(INSTRUCTIONS TO FOLLOW)
Reproduce verbatim the lines of the items below, starting with the line containing "Page size: 1500x1125." and ending with the line containing "picture [0, 0, 1500, 1125]", both included.

Bounding box annotations
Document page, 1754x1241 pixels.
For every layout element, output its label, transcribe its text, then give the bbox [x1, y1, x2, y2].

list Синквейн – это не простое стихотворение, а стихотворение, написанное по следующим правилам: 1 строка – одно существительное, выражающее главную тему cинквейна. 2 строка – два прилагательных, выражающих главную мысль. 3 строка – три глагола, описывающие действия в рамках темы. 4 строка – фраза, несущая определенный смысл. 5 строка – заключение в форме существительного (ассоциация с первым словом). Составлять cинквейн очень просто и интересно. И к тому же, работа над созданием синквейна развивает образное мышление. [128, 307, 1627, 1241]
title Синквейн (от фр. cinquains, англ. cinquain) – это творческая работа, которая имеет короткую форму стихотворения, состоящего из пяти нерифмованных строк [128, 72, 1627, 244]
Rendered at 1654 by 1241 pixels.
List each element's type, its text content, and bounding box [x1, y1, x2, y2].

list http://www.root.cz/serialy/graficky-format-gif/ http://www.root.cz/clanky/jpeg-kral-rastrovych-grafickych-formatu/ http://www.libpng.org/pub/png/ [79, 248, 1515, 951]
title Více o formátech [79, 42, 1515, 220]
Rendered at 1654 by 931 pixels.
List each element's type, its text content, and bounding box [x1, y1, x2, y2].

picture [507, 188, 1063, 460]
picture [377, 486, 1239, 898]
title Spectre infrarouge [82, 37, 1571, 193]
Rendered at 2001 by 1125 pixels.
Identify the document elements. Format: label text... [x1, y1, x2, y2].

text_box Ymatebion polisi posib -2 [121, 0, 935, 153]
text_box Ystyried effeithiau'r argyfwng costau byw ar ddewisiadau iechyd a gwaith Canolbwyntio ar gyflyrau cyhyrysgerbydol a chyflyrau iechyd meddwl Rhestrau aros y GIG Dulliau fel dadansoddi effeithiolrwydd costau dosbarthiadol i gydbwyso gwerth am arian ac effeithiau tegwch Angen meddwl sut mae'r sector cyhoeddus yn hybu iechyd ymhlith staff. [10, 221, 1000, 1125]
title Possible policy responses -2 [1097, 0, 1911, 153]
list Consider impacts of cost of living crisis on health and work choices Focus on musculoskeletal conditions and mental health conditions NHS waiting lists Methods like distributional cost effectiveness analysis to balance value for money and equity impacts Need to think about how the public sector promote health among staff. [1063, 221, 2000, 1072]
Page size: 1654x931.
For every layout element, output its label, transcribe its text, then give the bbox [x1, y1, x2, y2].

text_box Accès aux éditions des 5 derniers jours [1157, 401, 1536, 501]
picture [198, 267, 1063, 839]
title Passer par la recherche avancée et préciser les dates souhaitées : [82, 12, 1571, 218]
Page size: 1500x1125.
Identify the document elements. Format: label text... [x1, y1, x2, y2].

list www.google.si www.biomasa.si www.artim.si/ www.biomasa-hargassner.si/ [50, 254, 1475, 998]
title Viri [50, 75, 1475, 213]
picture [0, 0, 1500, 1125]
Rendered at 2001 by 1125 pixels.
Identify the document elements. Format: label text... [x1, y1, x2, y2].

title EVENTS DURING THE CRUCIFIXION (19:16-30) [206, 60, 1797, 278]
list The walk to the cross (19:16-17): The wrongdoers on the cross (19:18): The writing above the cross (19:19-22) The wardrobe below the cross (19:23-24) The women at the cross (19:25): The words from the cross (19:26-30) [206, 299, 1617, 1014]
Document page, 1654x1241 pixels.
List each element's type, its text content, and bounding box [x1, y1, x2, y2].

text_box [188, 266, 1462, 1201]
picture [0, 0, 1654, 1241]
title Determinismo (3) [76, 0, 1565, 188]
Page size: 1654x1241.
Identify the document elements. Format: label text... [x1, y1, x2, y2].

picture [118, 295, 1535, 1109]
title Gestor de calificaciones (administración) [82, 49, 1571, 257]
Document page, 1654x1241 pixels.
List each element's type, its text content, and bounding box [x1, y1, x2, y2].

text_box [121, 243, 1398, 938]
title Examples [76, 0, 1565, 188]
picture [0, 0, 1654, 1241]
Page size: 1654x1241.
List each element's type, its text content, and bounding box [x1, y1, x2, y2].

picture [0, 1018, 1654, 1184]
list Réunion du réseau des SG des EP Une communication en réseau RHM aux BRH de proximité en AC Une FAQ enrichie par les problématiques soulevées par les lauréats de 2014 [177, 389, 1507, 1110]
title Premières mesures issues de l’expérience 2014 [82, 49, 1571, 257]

(ANSWER TO THE PROBLEM)
Page size: 1500x1125.
Identify the document elements. Format: label text... [x1, y1, x2, y2].

list www.google.si www.biomasa.si www.artim.si/ www.biomasa-hargassner.si/ [50, 254, 1475, 998]
title Viri [50, 75, 1475, 213]
picture [0, 0, 1500, 1125]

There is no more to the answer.